Reproduce every line of the material below verbatim, omitting the pictures.
========================
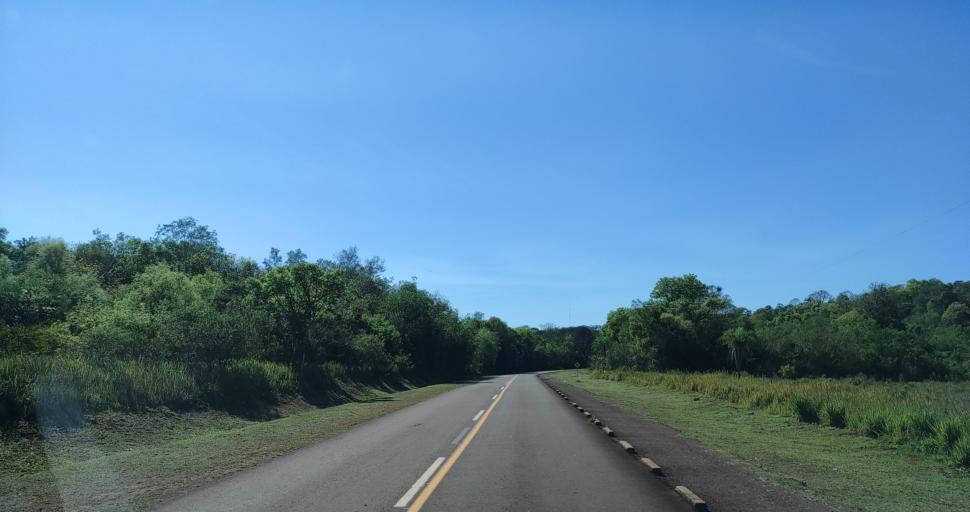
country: AR
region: Misiones
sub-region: Departamento de Candelaria
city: Loreto
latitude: -27.3371
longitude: -55.5360
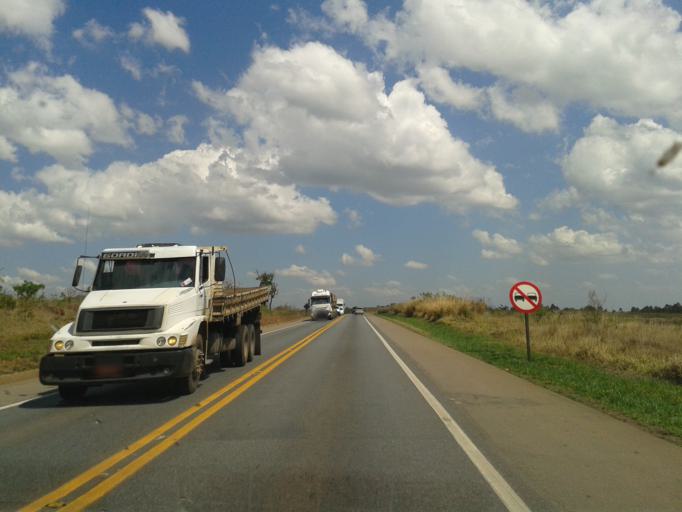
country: BR
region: Minas Gerais
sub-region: Campos Altos
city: Campos Altos
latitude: -19.6861
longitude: -46.0391
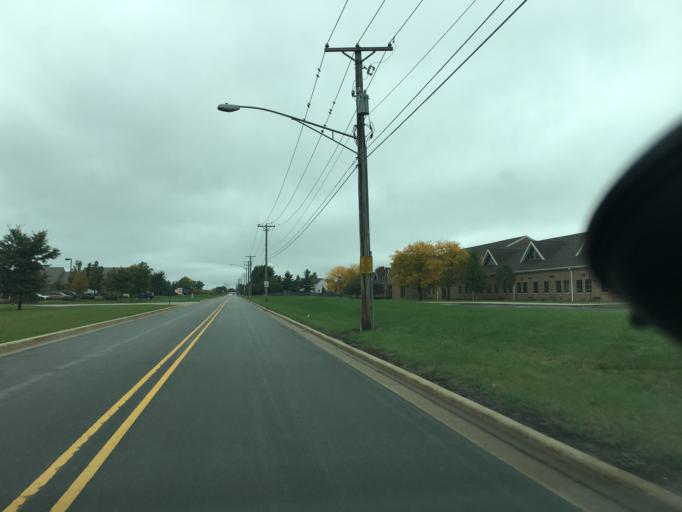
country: US
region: Illinois
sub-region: Will County
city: Plainfield
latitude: 41.6552
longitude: -88.2133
========================
### RESPONSE
country: AR
region: Misiones
sub-region: Departamento de Candelaria
city: Loreto
latitude: -27.3371
longitude: -55.5360
country: BR
region: Minas Gerais
sub-region: Campos Altos
city: Campos Altos
latitude: -19.6861
longitude: -46.0391
country: US
region: Illinois
sub-region: Will County
city: Plainfield
latitude: 41.6552
longitude: -88.2133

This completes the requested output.